Family dynamics remain as long as family members breathe. This is your mother. You love her and want the best for her. You know that for her health and safety, a nursing home is the answer. But she's your mom and you still want to please her. So, you need a plan.

  • Ask your doctor to back up his words and help you explain to your mom that a nursing home is necessary and will be okay.
  • If your mom has a friend in a local nursing home, it may be worth considering that home for your mom, even if the facility isn't as convenient for you as the one you are considering. Then, that friend could become an ally in convincing your mom that the move is a good thing.
  • Reassure your mom, and yourself, that you will still be her caregiver when she is in the nursing home. You will still be part of the care team. If the nursing home you are considering shuts out family in the care plan, you don't want to go there. But these days, most homes have care plans and families are a part of that. Many have regular care meetings that involve family.
  • Help your mom pick out her favorite objects to take along - photos, art, gifts from loved ones - they all help. If some furniture will fit in the room, let her choose what to take.
  • Take her shopping, if she can do it, to pick out some new clothes and let her tour the home and see the beauty shop and other amenities. Try to make it an adventure if you can.
  • Remain firm, citing the doctor's orders. Our parents' generation usually held doctors in great esteem.
  • Tell her that her safety is very important to you and the rest of the family and that she is no longer safe at home.
  • Don't back down. Reassure. Remind her that she will once again have a chance to make friends. She's likely been quite isolated in her home. She will have peers to talk with and eat with. She will also have meaningful activities.
  • Look for a home that stresses person-centered care and tell her about that. Let her know that these days the person is the focus in good homes, and you've found the best one you have in your area. Most nursing homes are quite different than what she has in mind.
  • Once she is moved, make good on your promise. Be there for her during the transition. Expect some depression and a period of adjustment. But don't show any wavering and don't accept guilt. If she brings up the "promise," you must tell her that such a promise was made out of love, but unwise. You have done all you can to not put her in a nursing home, but life throws us curve balls. We can't foresee the future. Promise or no promise, there really isn't any choice in the matter.
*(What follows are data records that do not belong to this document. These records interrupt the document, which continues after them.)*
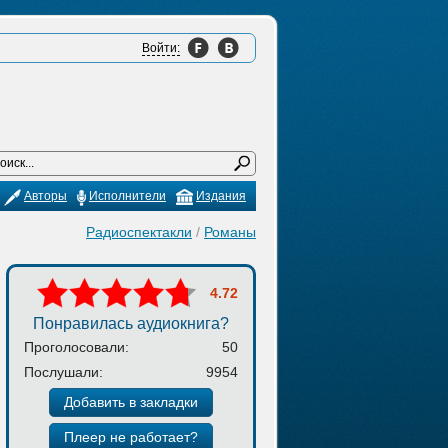
Войти:
Авторы
Исполнители
Издания
Радиоспектакли
/
Романы
4.72
Понравилась аудиокнига?
Проголосовали:
50
Послушали:
9954
Добавить в закладки
Плеер не работает?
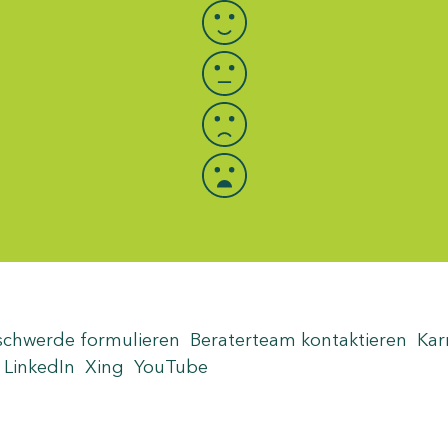
schwerde formulieren
Beraterteam kontaktieren
Kar
LinkedIn
Xing
YouTube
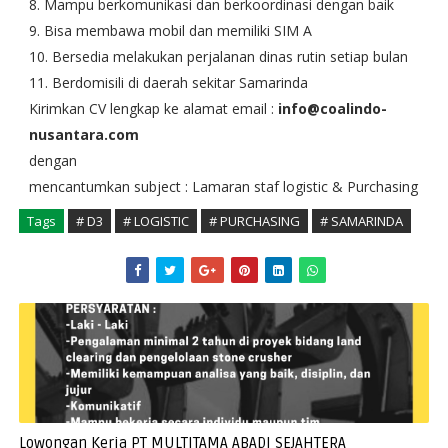
8. Mampu berkomunikasi dan berkoordinasi dengan baik
9. Bisa membawa mobil dan memiliki SIM A
10. Bersedia melakukan perjalanan dinas rutin setiap bulan
11. Berdomisili di daerah sekitar Samarinda
Kirimkan CV lengkap ke alamat email :
info@coalindo-
nusantara.com
dengan
mencantumkan subject : Lamaran staf logistic & Purchasing
Tags
# D3
# LOGISTIC
# PURCHASING
# SAMARINDA
Lowongan Kerja PT MULTITAMA ABADI SEJAHTERA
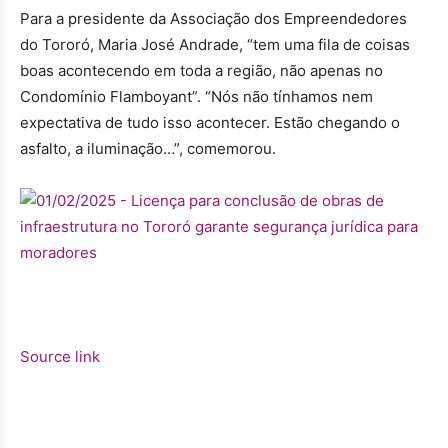
Para a presidente da Associação dos Empreendedores
do Tororó, Maria José Andrade, “tem uma fila de coisas
boas acontecendo em toda a região, não apenas no
Condomínio Flamboyant”. “Nós não tínhamos nem
expectativa de tudo isso acontecer. Estão chegando o
asfalto, a iluminação…”, comemorou.
Source link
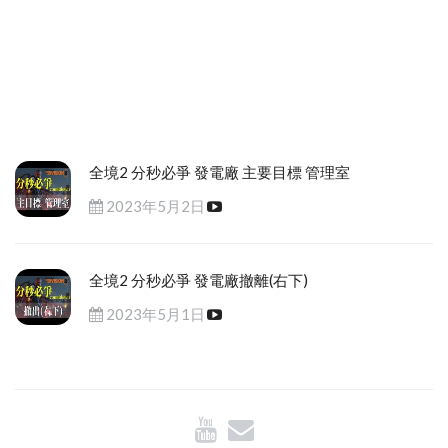
全境2 分秒必爭 發電廠 主要目標 管理室
2023年5月2日
全境2 分秒必爭 發電廠撤離(右下)
2023年5月1日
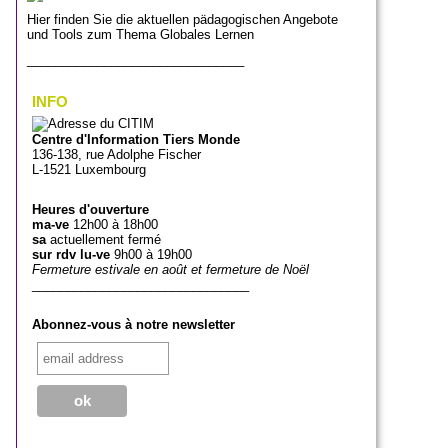
Hier finden Sie die aktuellen pädagogischen Angebote
und Tools zum Thema Globales Lernen
_______________________________
INFO
Centre d'Information Tiers Monde
136-138, rue Adolphe Fischer
L-1521 Luxembourg
Heures d'ouverture
ma-ve
12h00 à 18h00
sa
actuellement fermé
sur rdv lu-ve
9h00 à 19h00
Fermeture estivale en août et fermeture de Noël
_______________________________
Abonnez-vous à notre newsletter
_______________________________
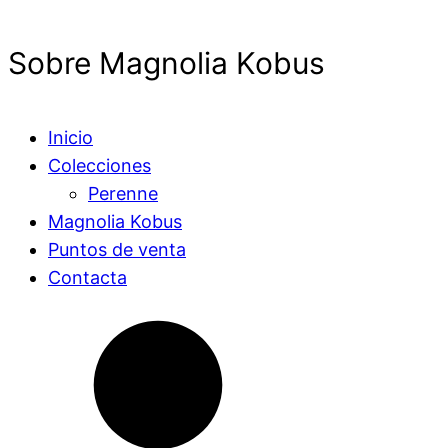
Sobre Magnolia Kobus
Inicio
Colecciones
Perenne
Magnolia Kobus
Puntos de venta
Contacta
All of what I say is assuming you have good nursing facilities in your area. None are perfect, but most are improving and some are exceptional. You'll need to do the best with what you've got. However, you should be your elder's advocate in any situation. If you have doubts about the quality of the home but it's the only choice at the time, be extra vigilant. Don't be adversarial. That will only cause trouble. But watch the quality of care, and get your mom on a list for another home, just in case. It's no fun to move, but if a home doesn't measure up, that may be your only option.

Life is difficult. I'm not the first, nor will I be the last, to say this. Putting our loved one in a nursing home is hard. However, pressure from families with loved ones in nursing homes has been effective and nursing homes are slowly becoming person-centered care options where we can enroll our parents without guilt. Be a strong and visible part of the care team, and you and your elder should get through the transition reasonably well.